Thursday, October 25, 2012

Surprise!

Hey guys,
Guess what! I got accepted to BYU!!!!! WAHOO!
Movie afternoon with friends and night at the church tomorrow night. Crazy fast time passes. Busy. Half days. ETC...
The elders dropped by my house last night. That meant a lot...
so... see ya next write!

Monday, May 14, 2012

Friday, April 20, 2012

A Prayer for Mommy

"Pop."
Is this text from Justin or Tim? Either would be fine... Neither. It's from Mommy... "pray." What?
"I need you to do me a favor. I need you to pray for me that what I am trying to accomplish is the right thing to do, and to give me strength to get it all done. Can't give details yet... but need strength and reassurance."
This... wonderful imploring means more than I can express... I've been having a hard time this week. I missed four days of Seminary and have had drama surrounding my new job at the movie theatre and the musical (in which I am "Barnacles"). I have woken up late and had to wait to read the scriptures during free time during block sceduling. I missed Church last Holy Sabbath (which was ward conference...) because I had a dance competition, where I had to wear immodest outfits. It's been a rough and disconnected (my own fault) week. This shows me, again, that this Gospel is true.

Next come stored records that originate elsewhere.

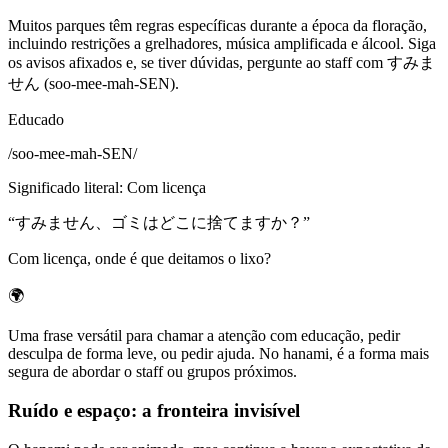
Muitos parques têm regras específicas durante a época da floração,
incluindo restrições a grelhadores, música amplificada e álcool. Siga
os avisos afixados e, se tiver dúvidas, pergunte ao staff com すみま
せん (soo-mee-mah-SEN).
Educado
/
soo-mee-mah-SEN
/
Significado literal
:
Com licença
“
すみません、ゴミはどこに捨てますか？
”
Com licença, onde é que deitamos o lixo?
🌍
Uma frase versátil para chamar a atenção com educação, pedir
desculpa de forma leve, ou pedir ajuda. No hanami, é a forma mais
segura de abordar o staff ou grupos próximos.
Ruído e espaço: a fronteira invisível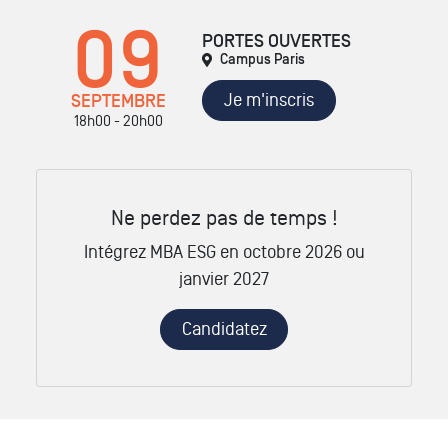
09
PORTES OUVERTES
Campus Paris
Je m'inscris
SEPTEMBRE
18h00 - 20h00
Ne perdez pas de temps !
Intégrez MBA ESG en octobre 2026 ou
janvier 2027
Candidatez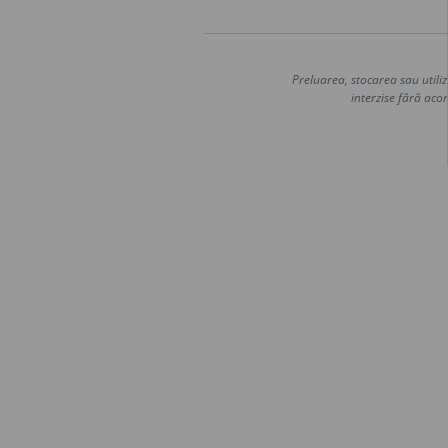
Preluarea, stocarea sau utiliz
interzise fără acor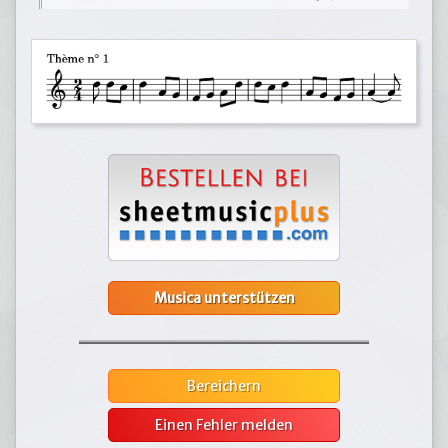
Musica unterstützen
Bereichern
Einen Fehler melden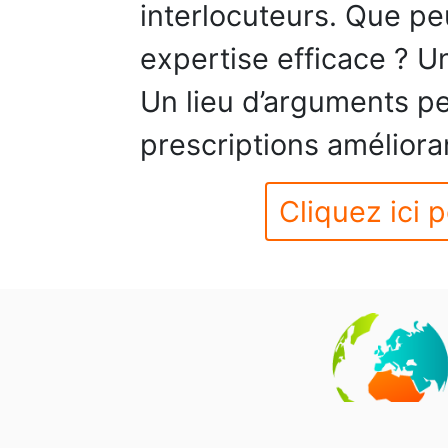
interlocuteurs. Que pe
expertise efficace ? Un
Un lieu d’arguments pe
prescriptions amélioran
Cliquez ici p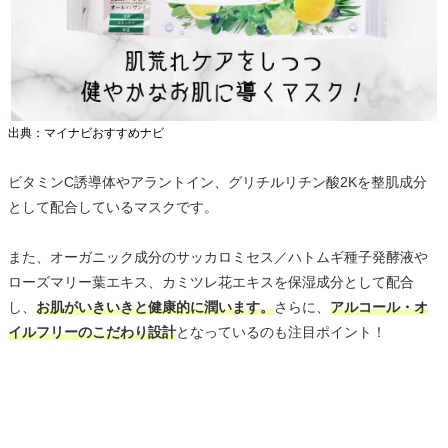
出典：マイナビおすすめナビ
ビタミンC誘導体やアラントイン、グリチルリチン酸2Kを整肌成分
として配合しているマスクです。
また、オーガニック成分のサッカロミセス／ハトムギ種子発酵液や
ローズマリー葉エキス、カミツレ花エキスを保湿成分として配合
し、
お肌がいきいきと健康的に潤います。
さらに、
アルコール・オ
イルフリーのこだわり設計
となっているのも注目ポイント！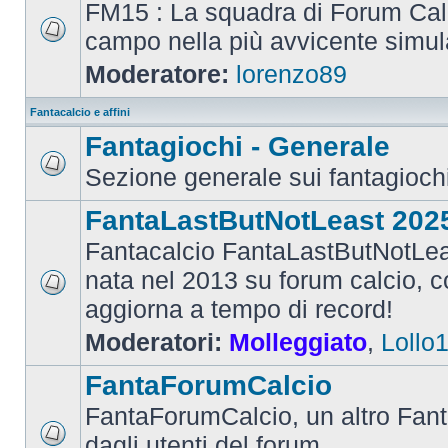
FM15 : La squadra di Forum Cal
campo nella più avvicente simul
Moderatore:
lorenzo89
Fantacalcio e affini
Fantagiochi - Generale
Sezione generale sui fantagioch
FantaLastButNotLeast 202
Fantacalcio FantaLastButNotLea
nata nel 2013 su forum calcio, con
aggiorna a tempo di record!
Moderatori:
Molleggiato
,
Lollo
FantaForumCalcio
FantaForumCalcio, un altro Fant
dagli utenti del forum.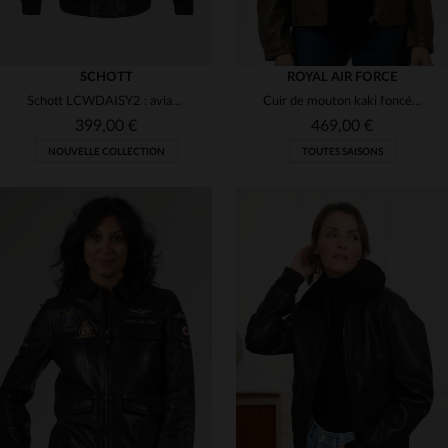
SCHOTT
ROYAL AIR FORCE
Schott LCWDAISY2 : aviateur oversize en cuir d'agneau, col fourrure.
Cuir de mouton kaki foncé, col chemise, coupe droite, style aviateur.
399,00 €
469,00 €
NOUVELLE COLLECTION
TOUTES SAISONS
TAILLES DISPONIBLES
TAILLES DISPONIBLES
XS
S
M
L
L
XL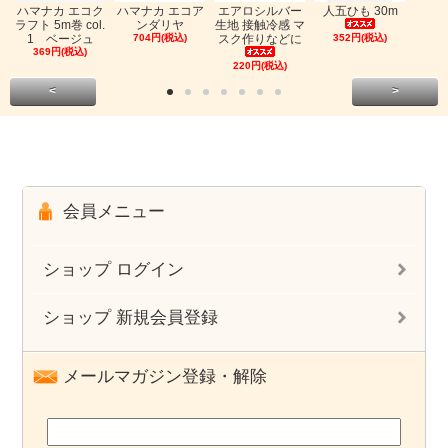
ハマナカ エコク
ハマナカ エコア
エアロシルバー
人五ひも 30m
ラフト 5m巻 col.
ンダリヤ
生地 接触冷感 マ
1 ベージュ
704円(税込)
スク作りなどに
352円(税込)
369円(税込)
220円(税込)
<
>
会員メニュー
ショップ ログイン
ショップ 新規会員登録
メールマガジン登録・解除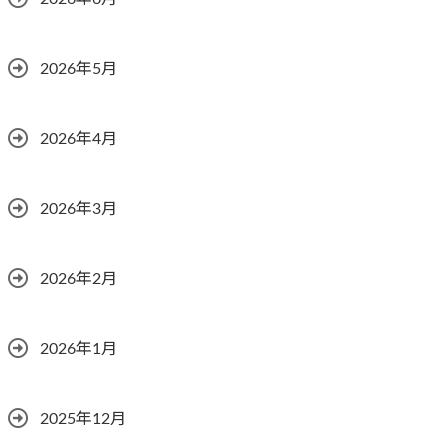
2026年5月
2026年4月
2026年3月
2026年2月
2026年1月
2025年12月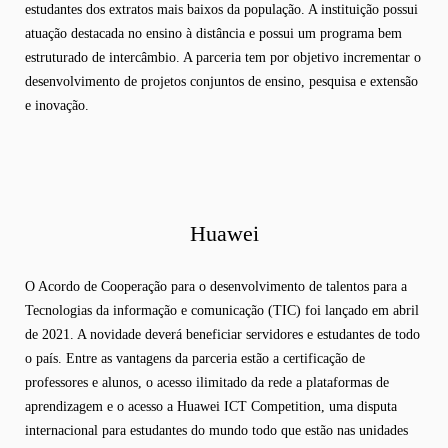
estudantes dos extratos mais baixos da população. A instituição possui
atuação destacada no ensino à distância e possui um programa bem
estruturado de intercâmbio. A parceria tem por objetivo incrementar o
desenvolvimento de projetos conjuntos de ensino, pesquisa e extensão
e inovação.
Huawei
O Acordo de Cooperação para o desenvolvimento de talentos para a
Tecnologias da informação e comunicação (TIC) foi lançado em abril
de 2021. A novidade deverá beneficiar servidores e estudantes de todo
o país. Entre as vantagens da parceria estão a certificação de
professores e alunos, o acesso ilimitado da rede a plataformas de
aprendizagem e o acesso a Huawei ICT Competition, uma disputa
internacional para estudantes do mundo todo que estão nas unidades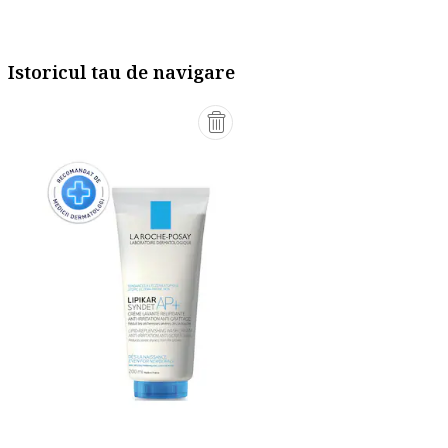
Istoricul tau de navigare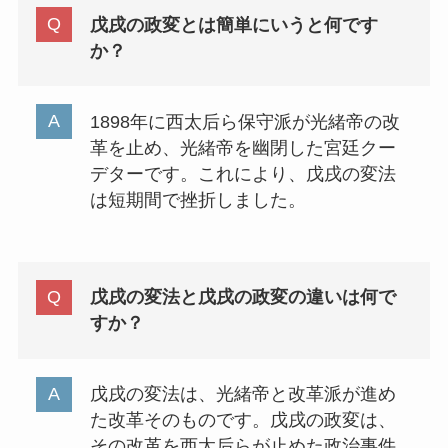
戊戌の政変とは簡単にいうと何です
か？
1898年に西太后ら保守派が光緒帝の改
革を止め、光緒帝を幽閉した宮廷クー
デターです。これにより、戊戌の変法
は短期間で挫折しました。
戊戌の変法と戊戌の政変の違いは何で
すか？
戊戌の変法は、光緒帝と改革派が進め
た改革そのものです。戊戌の政変は、
その改革を西太后らが止めた政治事件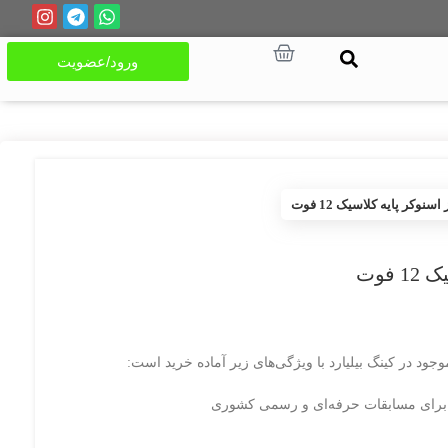
ورود/عضویت
اسنوکر پایه کلاسیک 12 فوت
 فوت
جود در کینگ بیلیارد با ویژگی‌های زیر آماده خرید است:
ن برای مسابقات حرفه‌ای و رسمی کشوری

It is so touching to have Mommy believe in me enough to think my prayers will bless her life how she needs help, even though I don't know in what way this is.
After a immediate and heartfelt prayer, I messaged her back and said I've done what I can, I can't change God's will but I did ask His blessings, and that her prayer would mean more to Heavenly Father's in this case than mine.
I don't know if this will bring her back to the Gospel but I fervently hope so... All I can do is pray... pray a Prayer for Mommy.

Tuesday, March 6, 2012

Gaggle

GaggleTube is the best thing eva! I wonder if Joseph and the Amazing Technicolor Dreamcoat is on there??? I need to sigh up for this year's EFY. I'm so pumped. I missed musical yesterday for a really tough dance practice... bleh. I found out I can do this at school! That is what I'm doing now. I linked this blog to my Gaggle.net Social Wall. I told Samuel he is one cool cat put this picture on his social wall. Enjoy!
https://www.gaggle.net/main.do#Social%20Wall

Thursday, February 16, 2012

FB Creeping leads to...

So, it once again just hit me that I'm not going to be one of those "cool" people. I'm never going to sit in the Grateful Red section and be homecoming queen. That doesn't mean that I am unhappy or depressed. I don't really care about that. I am happy the way I am. Sure, sometimes I look at FB pictures wishing I could have parties like that or hang out with that person. Sometimes I wish that I could be as happy as the unofficial class couple or everyone's favorite friend.... but I'm me. Messy, tangled, disorganized, beautiful, Mormon me.